Task objective: Report how many lines in the records hold the string "that"; give the number and nothing else.

Data for processing:
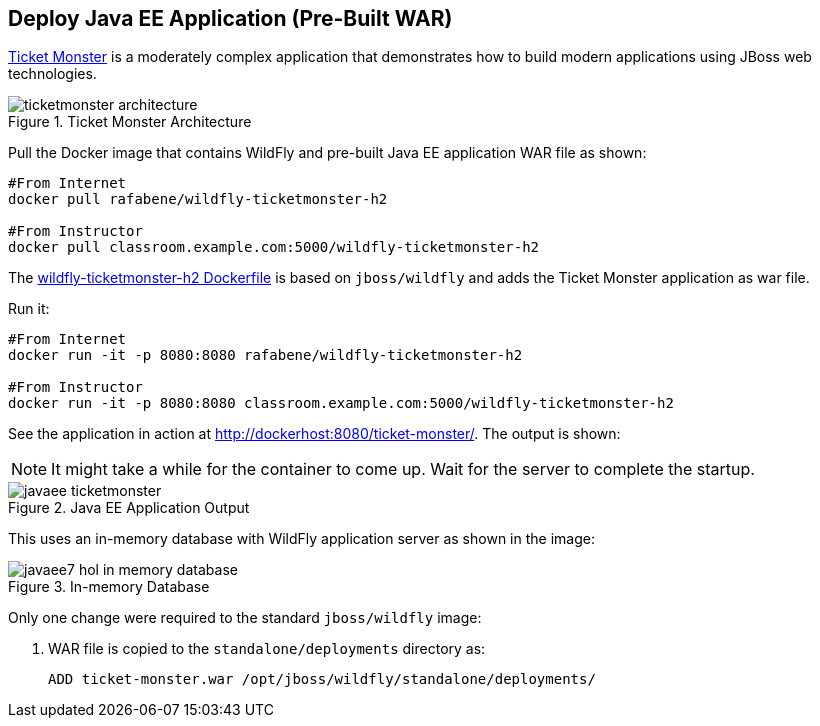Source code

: [[JavaEE_PreBuilt_WAR]]
## Deploy Java EE Application (Pre-Built WAR)

https://github.com/jboss-developer/ticket-monster[Ticket Monster] is a moderately complex application that demonstrates how to build modern applications using JBoss web technologies.

.Ticket Monster Architecture
image::images/ticketmonster-architecture.png[]

Pull the Docker image that contains WildFly and pre-built Java EE application WAR file as shown:

[source, text]
----
#From Internet
docker pull rafabene/wildfly-ticketmonster-h2

#From Instructor
docker pull classroom.example.com:5000/wildfly-ticketmonster-h2
----

The https://github.com/redhat-developer/docker-java/blob/devconf2016/instructor/dockerfiles/wildfly-ticketmonster-h2/Dockerfile[wildfly-ticketmonster-h2 Dockerfile] is based on `jboss/wildfly` and adds the Ticket Monster application as war file.

Run it:

[source, text]
----
#From Internet
docker run -it -p 8080:8080 rafabene/wildfly-ticketmonster-h2

#From Instructor
docker run -it -p 8080:8080 classroom.example.com:5000/wildfly-ticketmonster-h2
----

See the application in action at http://dockerhost:8080/ticket-monster/. The output is shown:

NOTE: It might take a while for the container to come up. Wait for the server to complete the startup.

.Java EE Application Output
image::images/javaee-ticketmonster.png[]

This uses an in-memory database with WildFly application server as shown in the image:

.In-memory Database
image::images/javaee7-hol-in-memory-database.png[]

Only one change were required to the standard `jboss/wildfly` image:

. WAR file is copied to the `standalone/deployments` directory as:
+
[source, text]
----
ADD ticket-monster.war /opt/jboss/wildfly/standalone/deployments/
----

Solution to this exercise: 2